- To do:
1. In the Sundance article, why does the young Japanese woman in "Kumiko, The Treasure Hunter" come to America? Answer in one to three sentences.
2. Rewrite the paragraph of the Sundance article that begins "Dear White People" is about as a short bulleted list that keeps its main facts.
3. Extend the Sundance article, picking up right after its last sentence.

- Source document:
Two made-in-Minnesota feature films are competing in the 2014 Sundance Film Festival.
"Dear White People" is about a biracial student who becomes president of an all-black residential hall at a prestigious university. Los Angeles-based producer, writer and director Justin Simien directed the movie, which is described as "a satire about being a black face in a white place."
It's the first feature certified through Minnesota's 2013 Snowbate incentive program. Here's the official sneak peak. (Story continues below.)
Also showing is "Kumiko, The Treasure Hunter." The film, shot in Japan and Minnesota, is based on the story of a young Japanese woman who came to America to find the ransom money buried by Steve Buscemi's character in the movie "Fargo."
The 10-day showcase of independent film kicked off Thursday in Park City, Utah. Associated Press reporters there share what's in their notebooks:
'Infinite Polar Bear'
Zoe Saldana and Mark Ruffalo explore the effects of mental illness on a family in their movie "The Infinite Polar Bear."

- Stored rows:
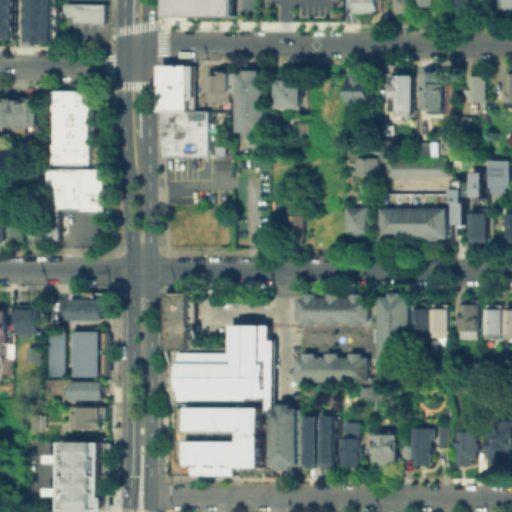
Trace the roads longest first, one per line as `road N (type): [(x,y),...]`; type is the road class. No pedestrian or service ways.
road 1 (residential): [(0,268),(511,271)]
road 2 (primary): [(124,67),(134,297),(129,511)]
road 3 (residential): [(149,44),(511,44)]
road 4 (residential): [(150,495),(511,497)]
road 5 (primary): [(150,495),(149,135)]
road 6 (residential): [(0,67),(124,67)]
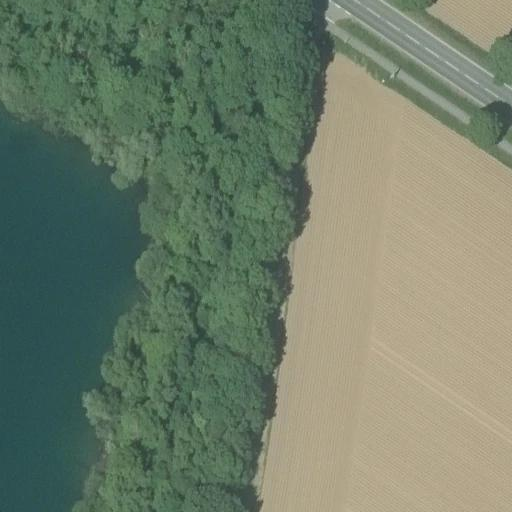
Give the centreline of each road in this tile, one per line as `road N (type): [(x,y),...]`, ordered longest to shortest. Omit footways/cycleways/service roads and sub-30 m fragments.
road 1 (unclassified): [(236,511),(315,0)]
road 2 (primary): [(351,0),(511,109)]
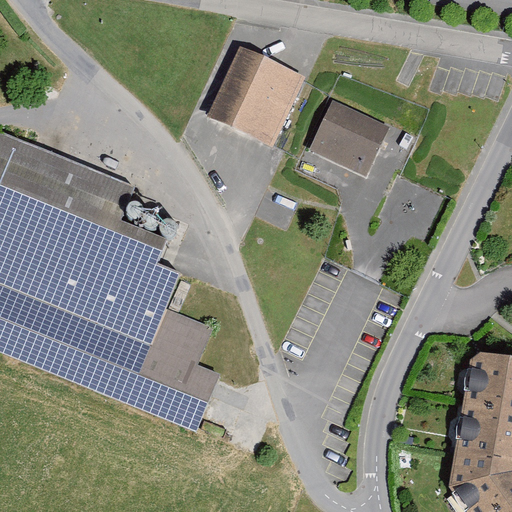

- Answers below:
1. She comes to America to find the ransom money that Steve Buscemi's character buried in the movie "Fargo."

2.
- "Dear White People" follows a biracial student who becomes president of an all-black residential hall at a prestigious university.
- It was directed by Justin Simien, a Los Angeles-based producer, writer and director.
- The film is described as "a satire about being a black face in a white place."

3.
Ruffalo and Saldana play parents, Cameron and Maggie, in the 1970s. After Ruffalo's character loses his job after having a nervous breakdown, the family falls on hard times. Maggie gets accepted into an MBA program out of state and must leave their two daughters in the care of their father.
Saldana said the story struck a chord with her because she lost her own father as a child.
"It sort of had a very powerful impact on me once I read the script because of the whole father and daughters relationship, and that sort of hit home for me," said the actress.
Saturday's premiere marked Ruffalo's eighth film at Sundance.
"I have a history at this place," he explained. "This will be my eighth movie here and the first time I came here was in 1990," he said.
"I didn't have a movie here and I lived in a ski dorm with a bunch of skiers for $30 a night, dreaming about the day that I'd get to go to Sundance with a movie," he laughed, "and here I am eight movies later ... It's cool."
"The Better Angels"
Diane Kruger made her first trip to the largest U.S. indie film festival for the premiere of ``The Better Angels,'' about a young Abraham Lincoln.
"This is my first time in Sundance. So it seems very crowded and fun," Kruger said Saturday. "It's a really neat resort and the movies are a little bit more independent I guess than the Cannes Film Festival's are. So I'm really excited to be here."
Kruger plays Sarah Lincoln, young Lincoln's stepmother in rural Indiana in 1817. Kruger says she learned a new side of the president.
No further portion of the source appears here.